Critical Infrastructure Sustainability and Security
Critical Infrastructure Sustainability and Security will promote the development of fundamental engineering to embed resilience into the design strategies, standards and regulatory frameworks of critical infrastructure systems through predictive understanding of climate and security hazards with geospatial Big Data and computational solutions. It will develop a framework for establishing translational solutions in collaboration with academic partners, industry leaders and startups, as well as national laboratories and federal agencies.
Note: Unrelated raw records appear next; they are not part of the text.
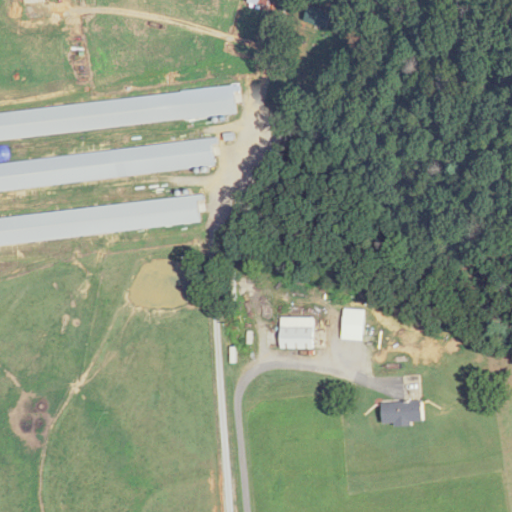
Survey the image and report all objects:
building: (261, 2)
building: (318, 16)
building: (113, 139)
building: (102, 220)
building: (299, 333)
road: (255, 370)
road: (220, 381)
building: (403, 412)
Critical infrastructure sectors ranging from water/wastewater, transportation, energy, and communication systems to commercial, government sector, and critical response facilities need to embed resilience and sustainability into design strategies, standards, and regulatory frameworks. Homeland security may be a direct function of enhanced resilience since less vulnerable facilities are less attractive targets for asymmetric threats. The ability to develop a predictive understanding of risks, vulnerabilities, and threats remain important, which calls for solutions in geospatial knowledge discovery from data and models. In addition, climate change and associated extremes ranging from heat waves, cold snaps and heavy rain to floods, droughts, water scarcity, and hurricanes, have significant impacts on critical infrastructures sectors and provide important opportunities for coupling sustainable and resilient design strategies.
As a recent U.S. presidential directive suggests, and as has been demonstrated through reports of the IPCC and the U.S. National Assessments, a key national challenge is to develop solutions for resilient communities that minimize energy, materials, pollution and waste and that can incorporate credible projections of climate change and extremes at resolutions and time horizons relevant to stakeholders. The problem grows challenging owing to the massive size of climate data and the complexity of dependence structures and generation processes. This requires Big Data solutions for physics-guided data mining, intelligent diagnostics of sensors, predictability studies based on nonlinear dynamics, and regional simulation models that are geospatially aware.
Northeastern University in general, and the College of Engineering is particular, is well suited to develop and lead such an initiative. The theme of the proposed initiative fits within the university thrusts in sustainability, security, along with health and with Big Data solutions. While the impacts are not limited to urban or coastal areas, the nature of the threats and change are likely to have disproportionate consequences on urban and populated regions, and for certain kind of threats, on coastal communities.